In our opinion, it is important to underline the clear signals that the public procurement rules express regarding the protection of life and health. In preamble 41 of the Public Procurement Directive (2014/24/EU) it is expressly stated inter alia that nothing in this Directive should prevent the imposition or enforcement of measures necessary to protect public security, health and human life, provided that those measures are in conformity with the TFEU.
This is fully in line with the fundamental provisions on the internal market of the TFEU and the EEA agreement, from which public procurement law is derived.

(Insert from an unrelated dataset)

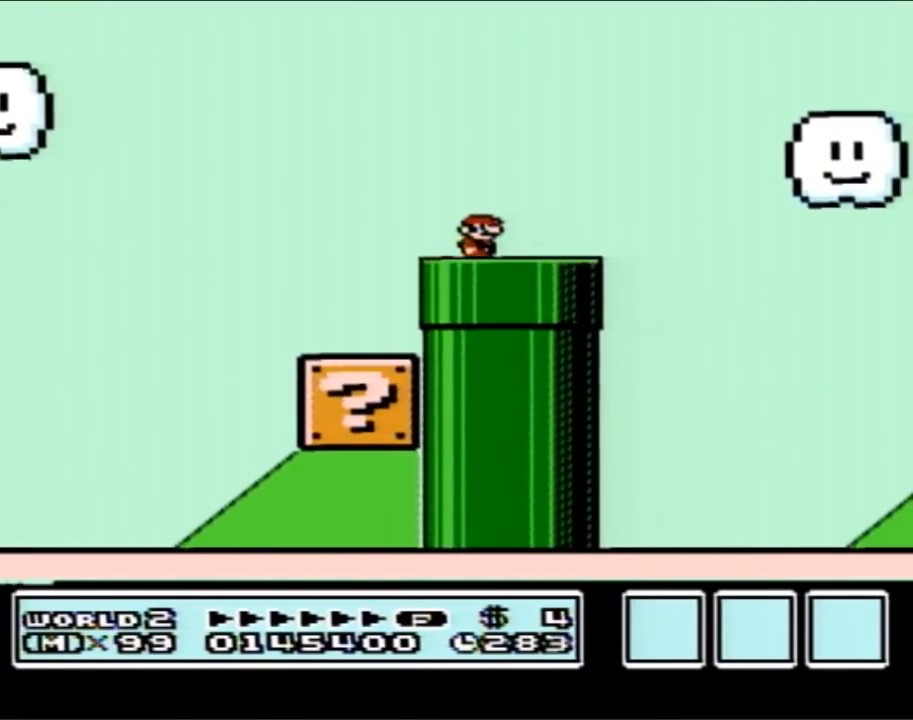
{"buttons": ["B"], "events": [[483, "DPAD_RIGHT", "up"]]}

It is also appropriate to point to one specific provision that is not mentioned at all in the authorities' guidance. Similar provisions can be found in several public procurement law instruments, but in the Public Procurement Directive it is included in Article 15 (2). Here it is stated that:
«This Directive shall not apply to public contracts and design contests not otherwise exempted under paragraph 1, to the extent that the protection of the essential security interests of a Member State cannot be guaranteed by less intrusive measures …»

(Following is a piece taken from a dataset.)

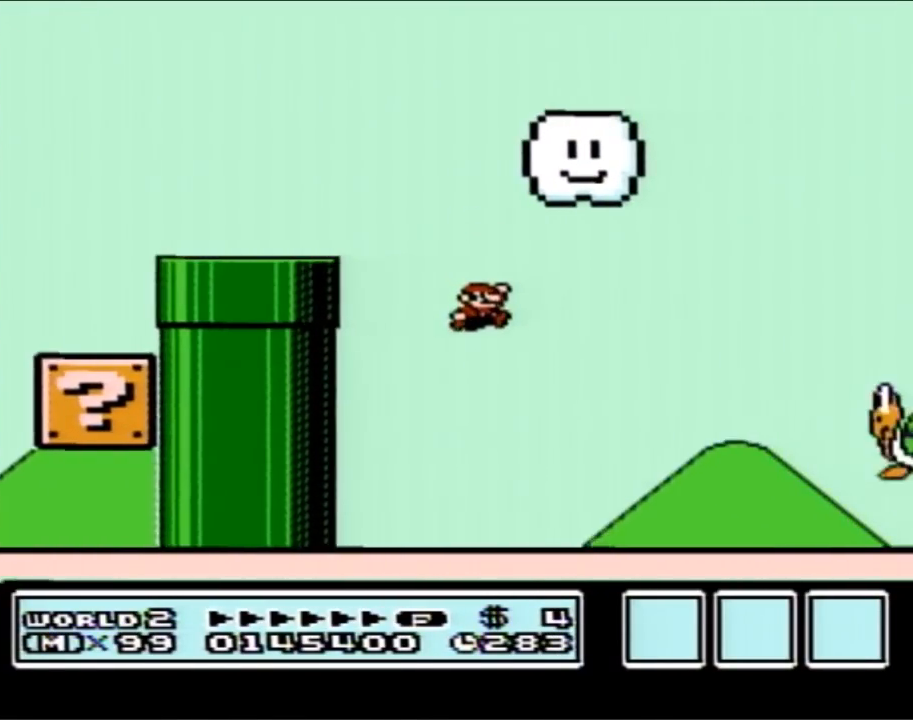
{"buttons": ["A", "B"], "events": [[133, "DPAD_LEFT", "down"], [233, "DPAD_LEFT", "up"], [450, "A", "down"]]}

The public sector is large and diverse, and it is not difficult to imagine that it will now be necessary to make drastic decisions in order to protect a state's essential security interests. In such a situation, public procurement law does not apply unless less intrusive measures are sufficient. Of course, this exception should not be unduly exploited, and regular abuse will be caught, but it is important to highlight that the weighing of public procurement law vs. human life has already been conducted by the legislator.